TEXT PASSAGE:
+===+
Truth be told, the piece doesn’t lionize NCLB, criticizing the law for encouraging schools to neglect high-performing students because its primary goal is to improve the performance of low achievers. Fair enough. The problem is, Loveless and Petrilli assert with great confidence that the law is definitely doing the job it was intended to do. “It is clear,” they write, “that No Child Left Behind is helping low-achieving students.”

As you shall see in a moment, that is an utterly unsustainable assertion according to the best available evidence we have: results from the National Assessment of Educational Progress, which carries no consequences for schools or states and, hence, is subject to very little gaming. Ironically, Loveless and Petrilli make their indefensible pronouncement while criticizing a study for failing to use NAEP in reaching its own conclusions about NCLB.

So what’s wrong with stating that NCLB is clearly helping low-achieving students? Let me count the ways (as I have done before):

  1. Numerous reforms, ranging from class-size reduction, to school choice, to new nutritional standards, have been occurring at the same time as NCLB. It is impossible to isolate which achievement changes are attributable to NCLB, and which to myriad other reforms
  2. As you will see in a moment, few NAEP score intervals start cleanly at the beginning of NCLB – which is itself a difficult thing to pinpoint – making it impossible to definitively attribute trends to the law
  3. When we look at gains on NAEP in many periods before NCLB, they were greater on a per-year basis than during NCLB. That means other things going on in education before NCLB were working just as well or better than things since the law’s enactment.
+===+
RECORDS SHOWN:
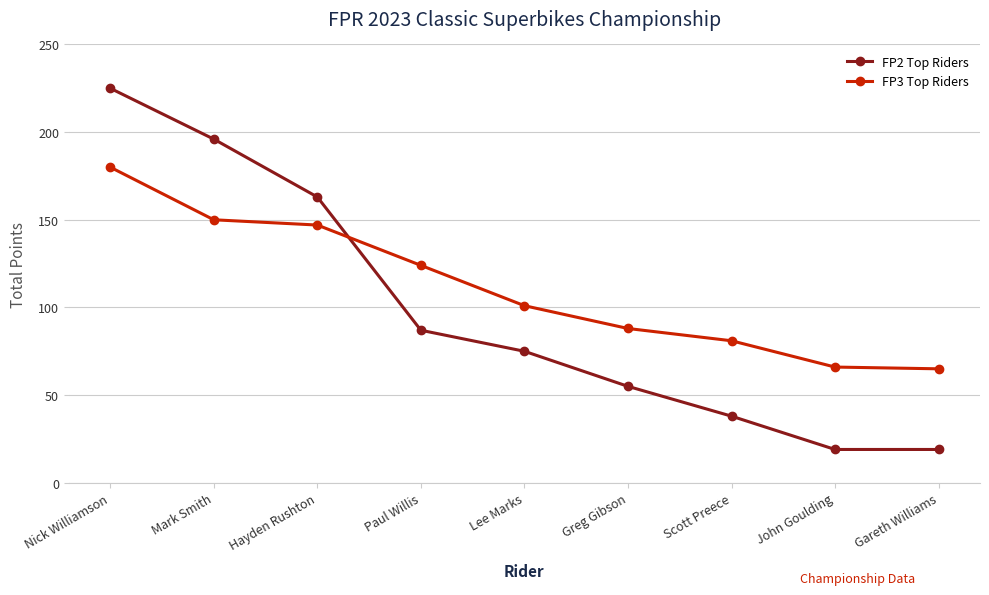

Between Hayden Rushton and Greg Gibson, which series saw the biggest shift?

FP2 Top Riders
+===+
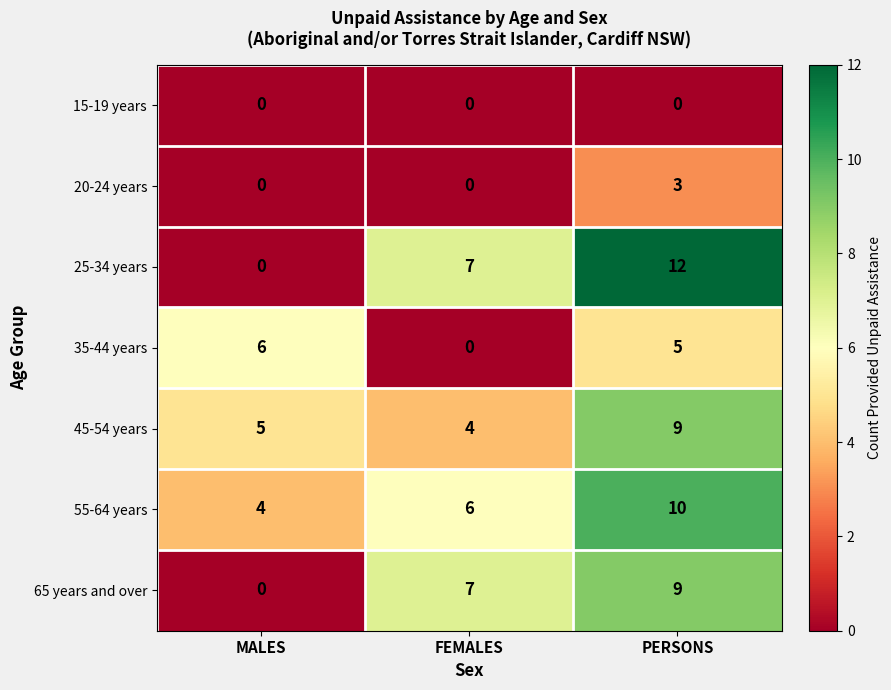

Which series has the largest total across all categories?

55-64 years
+===+
PROBLEM REQUIREMENTS: Resume the passage on No Child Left Behind and NAEP scores, picking up after its third numbered point. The items aren't needed for this.

EXERCISE RESPONSE:
So let’s go to the scores. Below I have reproduced score trends for both the long-term and regular NAEP mathematics and reading exams. (The former is supposed to be an unchanging test and the latter subject to revision, though in practice both have been pretty consistent measures.) I have posted the per-year score increase or decreases above the segments that include NCLB (but that might also include years without NCLB). I have also posted score increases in pre-NCLB segments that saw greater improvements than segments including NCLB. (Note that on 8th-grade reading I didn’t highlight pre-NCLB segments with smaller score decreases than seen under NCLB. I didn’t want to celebrate backward movement in any era.)

For context, NCLB was signed into law in January 2002 but it took at least a year to get all the regulations written and more than that for the law to be fully implemented. As a result, I’ll leave it to the reader to decide whether 2002, 2003, or even 2004 should be the law’s starting point, noting only that this problem alone makes it impossible to say that NCLB clearly caused anything. In addition, notice that some of the biggest gains under NCLB are in periods that also include many non-NCLB years, making it impossible to confidently attribute those gains to NCLB.

Please note that I calculated per-year changes based on having data collected in the same way from start to end. So some lines are dashed and others solid (denoting changes in how some students were counted); I calculated changes based on start and end points for the type of line used for the period. I also rounded to one decimal point to save space. Finally, I apologize if this is hard to read—I’m no computer graphics wizard—and would direct you to NAEP’s website to check out the data for yourself.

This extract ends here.